O senhor foi muito crítico em relação à governação do ex-Presidente da República, José Eduardo dos Santos, mas agora é citado como sendo seu defensor.

Diz-se que em política tem que se saber posicionar-se. José Eduardo dos Santos já não está no poder e não se deve continuar, como se diz na gíria, a “bater no velhinho porque já não consegue se defender”. É precioso reconhecer o papel de José Eduardo dos Santos enquanto patriota. Ele é um homem sereno, calmo, e sem ódio. Tive uma relação de proximidade com ele enquanto membro do Governo de Unidade e de Reconciliação Nacional (GURN). É preciso, também, ter em conta a sua experiência governativa de vários anos. Hoje, nota-se uma aparente banalização de José Eduardo dos Santos. Ele é um estadista de referência a nível africano e deve ser respeitado. Aliás, o Presidente Marcelo Rebelo Sousa de Portugal diz que é um estadista brilhante em África.

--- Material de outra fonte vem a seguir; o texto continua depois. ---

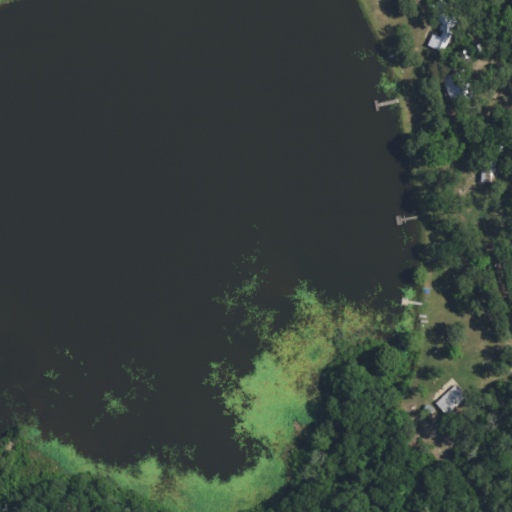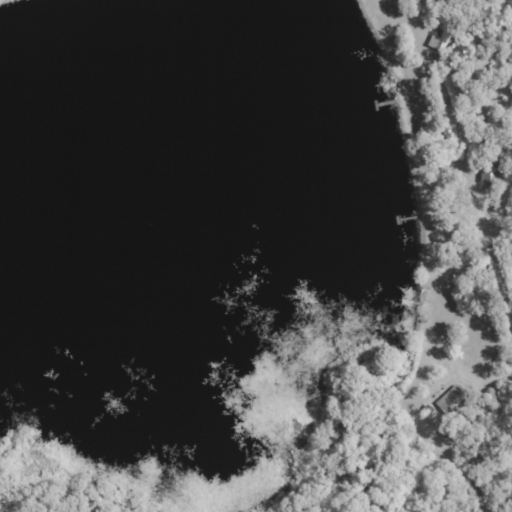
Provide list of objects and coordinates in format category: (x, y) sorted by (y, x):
road: (495, 25)
building: (443, 33)
road: (470, 458)
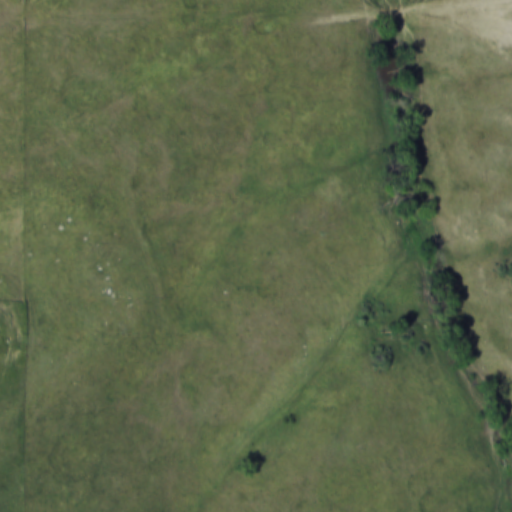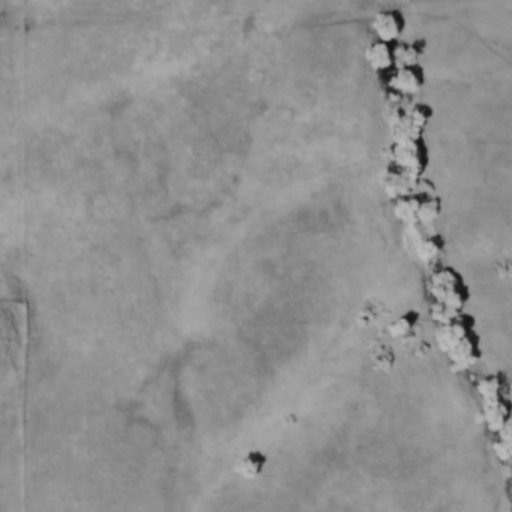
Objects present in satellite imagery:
road: (262, 18)
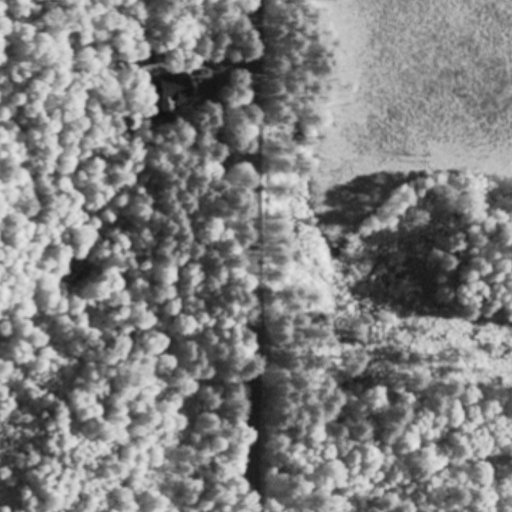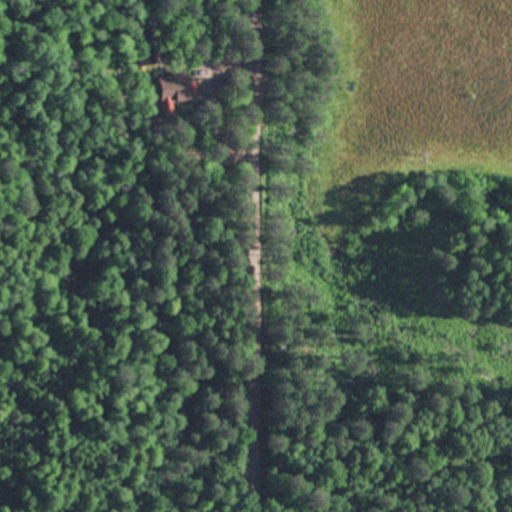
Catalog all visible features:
road: (249, 256)
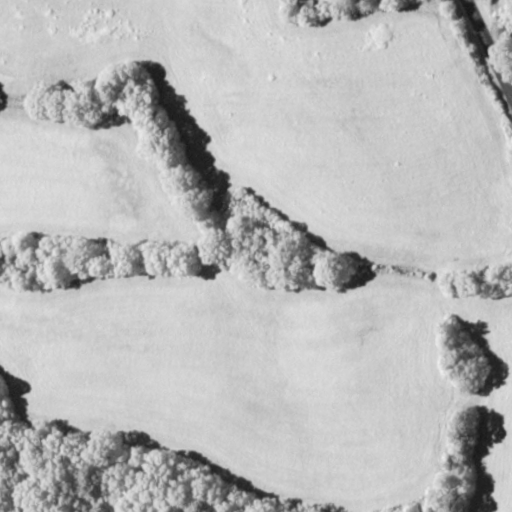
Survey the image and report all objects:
building: (355, 0)
road: (486, 49)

Com essa situação de “independência” na bancada parlamentar da UNITA, qual é a sua relação com o chefe desta, o deputado Adalberto Costa Júnior?

Tenho uma relação boa. Ele é meu amigo pessoal. Respeitamo-nos um ao outro. Também sou amigo pessoal do general Numa e do Raul Danda. Este último é um grande companheiro, trato-o como meu irmão de sangue, mesmo não termos nascido do mesmo ventre.